Re: Stripping the contents of Javascript tags
by svsingh (Priest) on May 27, 2003 at 23:03 UTC
    You're probably experiencing greed. This means the .* in the middle of your match will grab everything between the first <script> and last </script> in $foo, including other </script>...<script> combinations.

    The following code should give you some ideas.

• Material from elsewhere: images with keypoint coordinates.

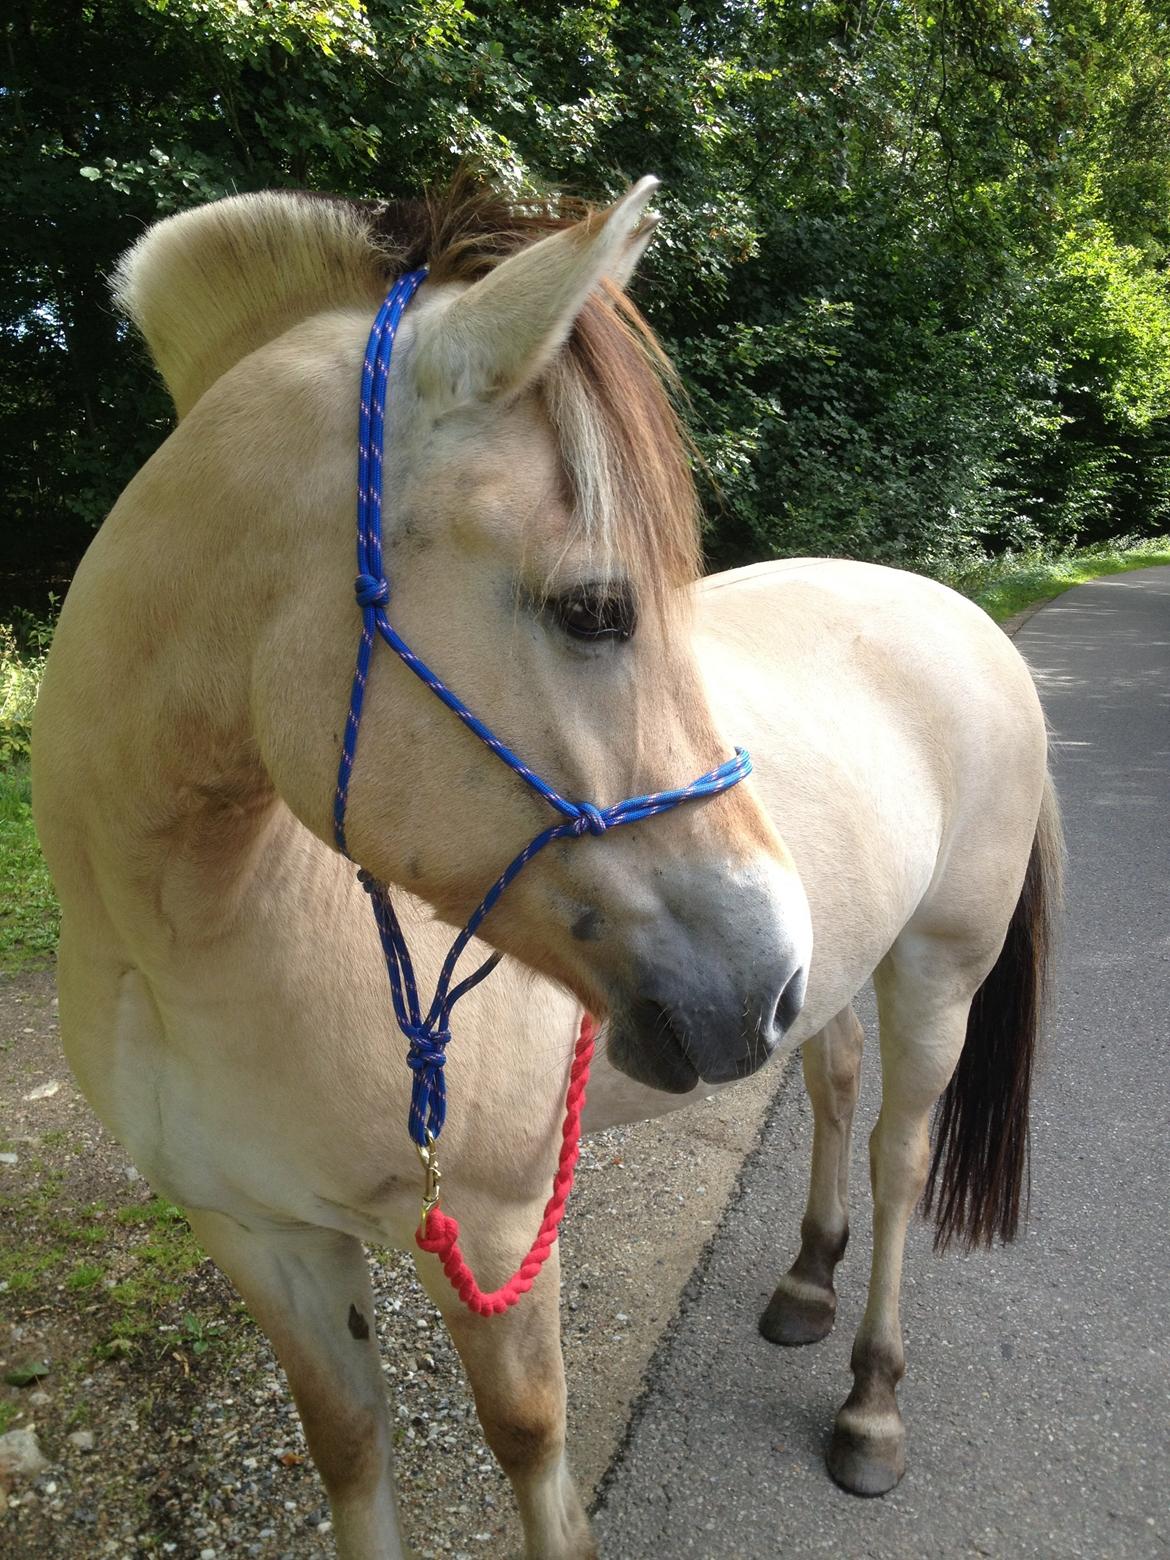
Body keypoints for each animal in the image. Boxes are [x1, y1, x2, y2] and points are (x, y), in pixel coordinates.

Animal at [34, 173, 1060, 1560]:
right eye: (595, 609)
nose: (763, 972)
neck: (188, 945)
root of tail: (962, 617)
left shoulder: (497, 1228)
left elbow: (530, 1447)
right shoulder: (262, 1241)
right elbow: (347, 1447)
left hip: (938, 966)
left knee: (901, 1155)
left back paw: (871, 1403)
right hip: (841, 973)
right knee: (834, 1079)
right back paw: (805, 1280)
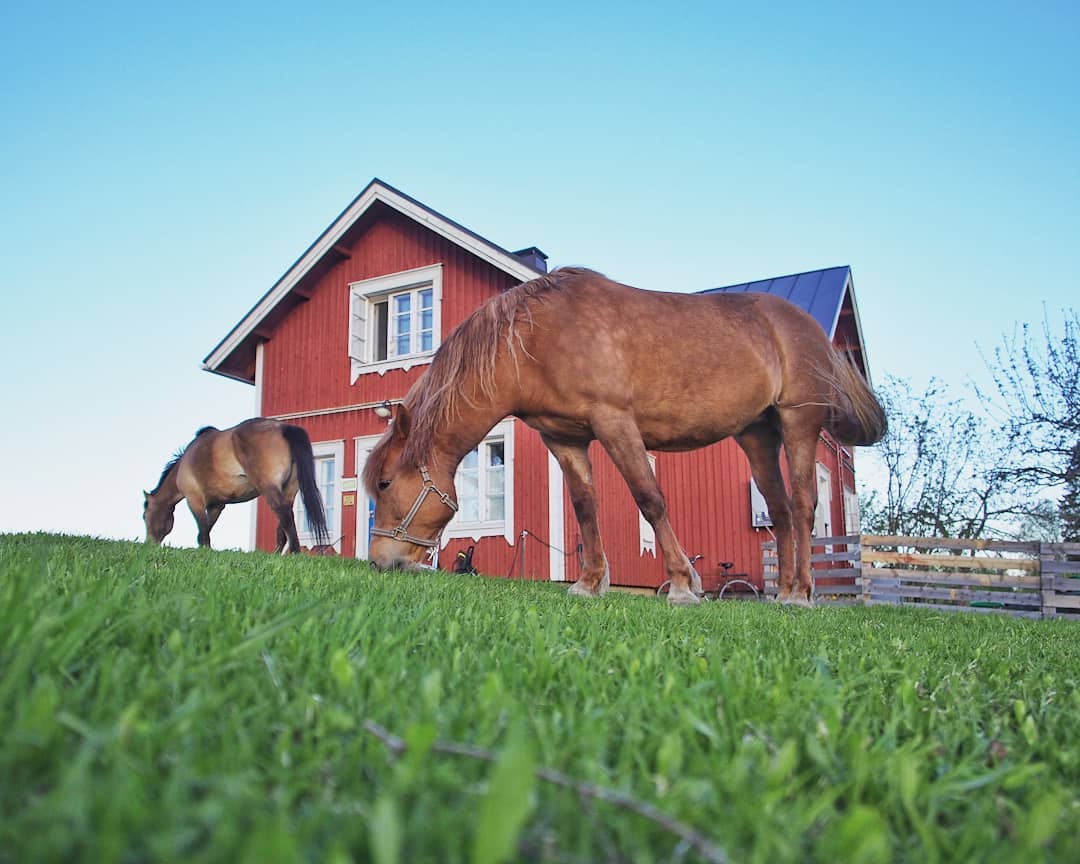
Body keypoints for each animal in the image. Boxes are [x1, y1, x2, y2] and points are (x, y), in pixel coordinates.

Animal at [143, 418, 330, 553]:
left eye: (145, 516)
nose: (149, 544)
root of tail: (283, 427)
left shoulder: (195, 501)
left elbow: (202, 532)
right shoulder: (216, 505)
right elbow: (207, 529)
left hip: (269, 487)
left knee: (282, 511)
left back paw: (294, 552)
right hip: (289, 489)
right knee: (285, 519)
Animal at [362, 267, 885, 606]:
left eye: (384, 483)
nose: (379, 561)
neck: (535, 339)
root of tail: (809, 330)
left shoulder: (615, 423)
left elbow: (649, 499)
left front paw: (684, 585)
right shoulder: (564, 439)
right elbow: (585, 507)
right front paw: (590, 583)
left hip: (798, 424)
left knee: (803, 507)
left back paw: (800, 595)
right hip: (757, 434)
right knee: (779, 511)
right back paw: (787, 593)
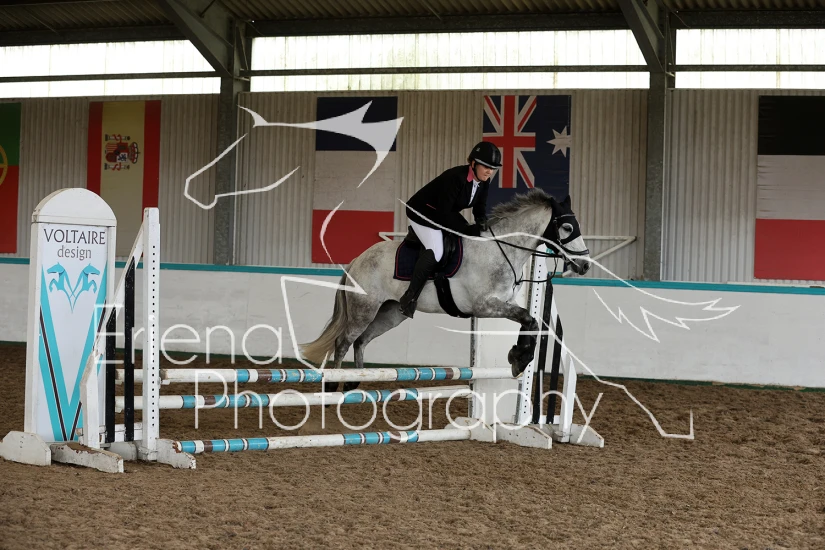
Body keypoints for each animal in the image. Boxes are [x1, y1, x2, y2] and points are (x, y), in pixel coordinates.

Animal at [300, 189, 591, 391]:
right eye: (567, 227)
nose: (586, 264)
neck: (502, 250)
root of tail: (357, 260)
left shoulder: (503, 304)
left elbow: (530, 322)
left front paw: (519, 357)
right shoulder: (485, 306)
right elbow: (529, 319)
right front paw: (519, 358)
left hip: (391, 313)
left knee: (361, 341)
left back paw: (354, 381)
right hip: (364, 309)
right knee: (343, 342)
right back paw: (333, 385)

It does assume that there are no other HTML tags between the <script> and </script> tags.

    $s = qq(<script>chunk1</script> stuff <Script>chunk2</Script>); while ( $s =~ m|<script>([^<]+)<\/script>|gi ) { print "match: $1\n"; }

    Also, I don't know if this was intentional or not, but you're also doing a substitution by starting your expression with an s. That will replace anything you match in $foo with nothing (effectively removing it from the scalar).

    I hope this is what you were looking for.

      It does assume that there are no other HTML tags between the <script> and </script> tags.

      Er, no it doesn't -- it assumes there are no HTML open-brackets inside the script tags, and as they are also the less-than signs, that's a fatally flawed assumption. Any JavaScript for-loop will kill that regex.
      --

      “Every bit of code is either naturally related to the problem at hand, or else it's an accidental side effect of the fact that you happened to solve the problem using a digital computer.”
      M-J D
      This means the .* in the middle of your match. . .

      Uhm... that .* looks an awful lot like a .*? to me. ;-)

      -sauoq
      "My two cents aren't worth a dime.";
      
      Ack! Sorry about that. I guess a little knowledge really can be dangerous. Thanks for letting me know where I went wrong.